Marine Ecological Impact
The potential impact on marine
ecological communities would be associated with construction of submarine and
emergency overflow outfalls.
Impact assessments on the intertidal
community, subtidal soft bottom and subtidal hard bottom (including corals)
from habitat loss and sedimentation have been carried out. The overall impacts
are considered to be acceptable. No mitigation measures for marine ecology
would be required if construction water quality impacts are to be mitigated.
Zones of initial dilution (ZID) of the
effluent discharge are localized in the vicinity of outfall. In the wet season,
effluent quality after initial dilution for BOD, SS, unionised ammonia and E coli would not exceed the WQO. The
total residual chlorine concentration is also found to be complied with the
proposed water quality criteria if the discharge is reduced to 0.8mg/L.
Elevated TIN concentration is predicted but it is due to elevated background
TIN concentration in the Southern Water Control Zone. Benthic biota in the area
are not higher in diversity and abundance than other regional areas and there
are no significant coral communities in the ZID zone, impacts are therefore
minor and mitigation measures would not be required.
In the dry season the ZID extend
further from the outfall and significantly higher dilution are achieved. A
small portion of the higher valued soft bottom benthic habitat that exists to
the north west falls within the zone of initial dilution. However, water
quality would be indistinguishable from the background, thus the operational
impacts are anticipated to be insignificant and no mitigation measures would be
A baseline review was conducted on the
cultural heritage sites identification, with data supplement from geophysical
surveys at the proposed dredged area for outfall construction. There is no
cultural heritage sites of interest are identified and impacts arising from the
construction and operation of Peng Chau STW Upgrade is not expected.

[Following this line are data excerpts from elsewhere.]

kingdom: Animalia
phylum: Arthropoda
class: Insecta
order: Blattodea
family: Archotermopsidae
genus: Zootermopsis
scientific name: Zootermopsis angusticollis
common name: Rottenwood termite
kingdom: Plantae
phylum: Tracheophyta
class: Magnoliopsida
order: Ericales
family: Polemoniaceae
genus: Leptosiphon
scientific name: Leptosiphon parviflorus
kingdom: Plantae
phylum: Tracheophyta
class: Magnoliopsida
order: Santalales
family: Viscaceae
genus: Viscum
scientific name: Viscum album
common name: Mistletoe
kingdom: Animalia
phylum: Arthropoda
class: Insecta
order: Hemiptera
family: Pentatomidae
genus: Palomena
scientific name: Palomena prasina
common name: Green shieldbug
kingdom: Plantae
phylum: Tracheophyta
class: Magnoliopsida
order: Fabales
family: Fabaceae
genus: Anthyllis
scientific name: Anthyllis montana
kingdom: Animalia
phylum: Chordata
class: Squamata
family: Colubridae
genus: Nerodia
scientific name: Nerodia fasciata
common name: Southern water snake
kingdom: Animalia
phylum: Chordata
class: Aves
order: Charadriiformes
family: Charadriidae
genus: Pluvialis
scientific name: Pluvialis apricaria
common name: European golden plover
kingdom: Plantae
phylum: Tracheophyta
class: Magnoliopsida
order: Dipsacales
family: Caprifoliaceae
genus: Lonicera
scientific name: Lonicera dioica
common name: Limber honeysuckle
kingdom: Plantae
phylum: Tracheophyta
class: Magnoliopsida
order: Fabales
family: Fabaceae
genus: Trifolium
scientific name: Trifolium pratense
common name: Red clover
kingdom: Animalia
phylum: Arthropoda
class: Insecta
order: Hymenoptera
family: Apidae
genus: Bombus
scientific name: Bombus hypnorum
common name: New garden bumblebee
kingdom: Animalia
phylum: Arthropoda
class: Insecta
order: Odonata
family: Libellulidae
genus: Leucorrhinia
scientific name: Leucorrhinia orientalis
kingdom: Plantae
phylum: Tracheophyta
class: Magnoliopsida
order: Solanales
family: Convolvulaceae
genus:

ENVIRONMENTAL Monitoring and audit
A comprehensive environmental
monitoring and audit (EM&A) programme was recommended for implementation
during the construction and operation of the Project. The separate EM&A
manual covers various environmental issues including air quality, noise, water
quality, waste management and marine ecology.
The proposed Peng Chau Sewage
Treatment Works Upgrade would provide a high level of treatment to the sewage collected
from Peng Chau area. The treatment works upgrade is designed to improve the
water quality in the vicinity of Peng Chau by adopting a more stringent
discharge requirement for nitrogen and enhancing the dispersion of effluent
discharge by submarine outfalls.
This EIA has identified potential
environmental impacts due to construction and operational phase of Peng Chau
STW Upgrade. Assessments on air quality, noise, water quality, sediment
contamination, solid waste, marine ecology and cultural heritage have been
carried out. Cumulative environmental impacts from projects in the vicinity of
the study area have also been addressed.
Potential environmental and cumulative
impacts would be anticipated during construction phase if no mitigation
measures are to be implemented. Mitigation measures are also recommended to be
implemented during the operational phase to minimise the potential impact. No
cumulative operational phase environmental impacts are envisaged. No
unacceptable residual impacts would be anticipated.